Thomson Reuters Tax & Accounting offers several answers in this full article. In a nutshell:

  • Section 179 can be more flexible. With it, you can annually elect to expense on a property-by-property basis while specifying a dollar amount each time. Bonus depreciation, on the other hand, automatically applies to all eligible properties at their full costs. You can’t pick and choose which properties you want to write off via 100% bonus depreciation. However, the 179 deduction cannot be used to create a loss in the business, whereas bonus depreciation may be used to create a business loss that might offset other income.
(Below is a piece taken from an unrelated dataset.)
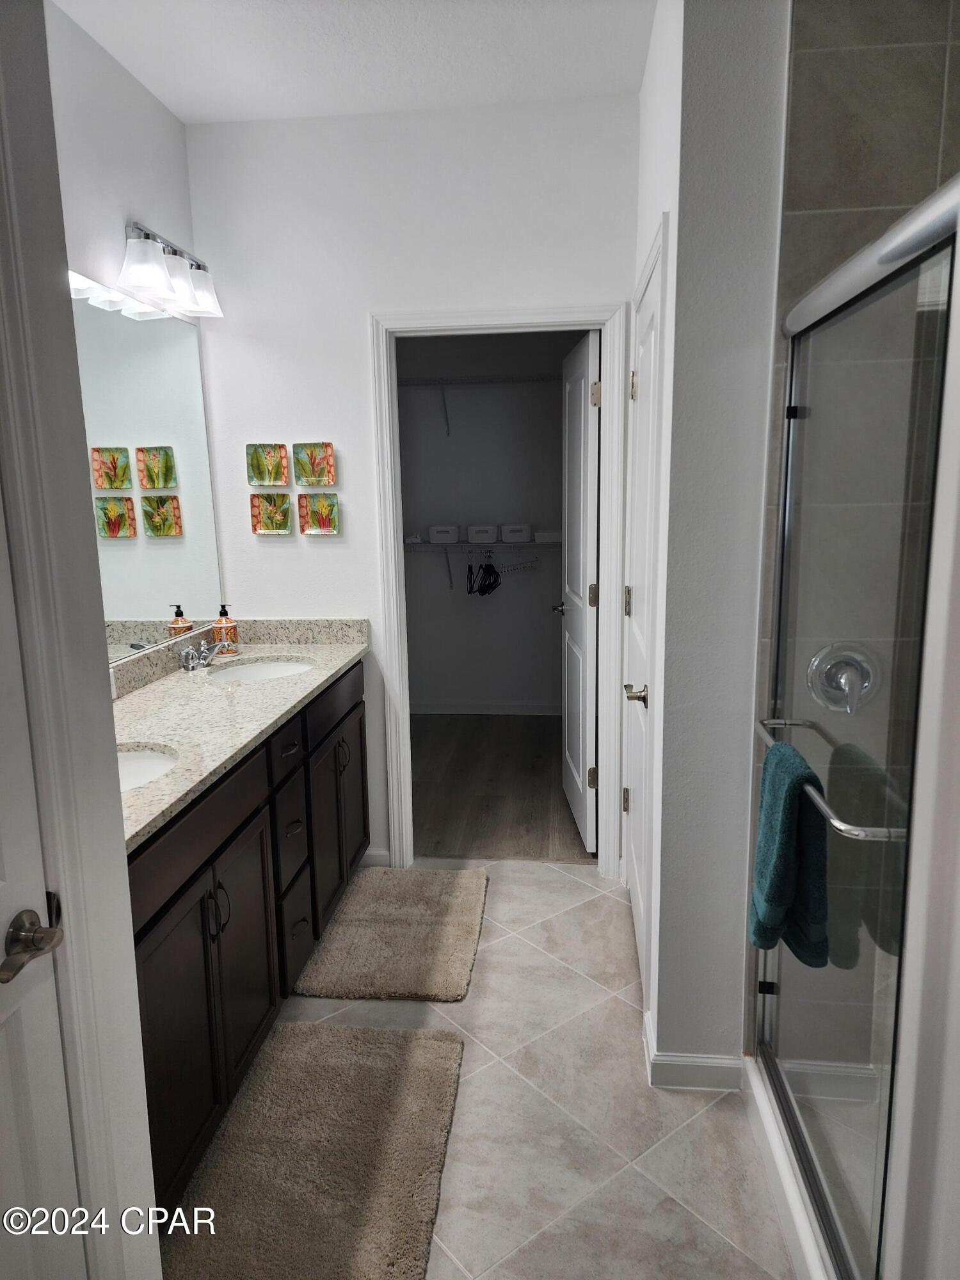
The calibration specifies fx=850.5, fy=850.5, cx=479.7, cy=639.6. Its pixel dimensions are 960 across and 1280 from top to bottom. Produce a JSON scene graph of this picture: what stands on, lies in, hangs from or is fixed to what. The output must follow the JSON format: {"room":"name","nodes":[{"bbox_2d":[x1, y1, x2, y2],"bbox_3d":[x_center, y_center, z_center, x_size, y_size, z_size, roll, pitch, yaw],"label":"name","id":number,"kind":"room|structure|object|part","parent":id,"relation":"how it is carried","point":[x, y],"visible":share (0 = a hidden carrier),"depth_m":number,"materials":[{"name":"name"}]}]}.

  • While it’s true the dollar limitation on Section 179 expensing is $1 million and the investment-based reduction in the dollar limitation starts to take effect at $2.5 million, any amount that cannot be deducted because of the taxable income limit can be carried forward to later years until it is fully deducted. Net operating losses, charitable contributions and credit carryforwards are possible exceptions, however, because they each carry expirations and other limits.
  • Section 179 expensing can help make satisfying Section 263A UNICAP (uniform capitalization) requirements easier. Under UNICAP rules, inventory costs must include the allocable costs of inventoried property and other direct capital expenses, including amounts claimed for depreciation. Amounts expensed under Section 179, however, are indirect costs and don’t need to be included.
  • Section 179 expensing edges out depreciation when it comes to calculating corporate earnings and profits. An amount expensed under Section 179 is deducted for earnings and profits purposes ratably over a period of five years, while the additional first year depreciation deduction cannot be included when computing earnings and profits.
  • Nonresidential realty improvements are eligible for Section 179 expensing only. The new tax code introduces several ways in which nonresidential realty may be expensed under Section 179, with no equivalent opportunities for 100% bonus depreciation.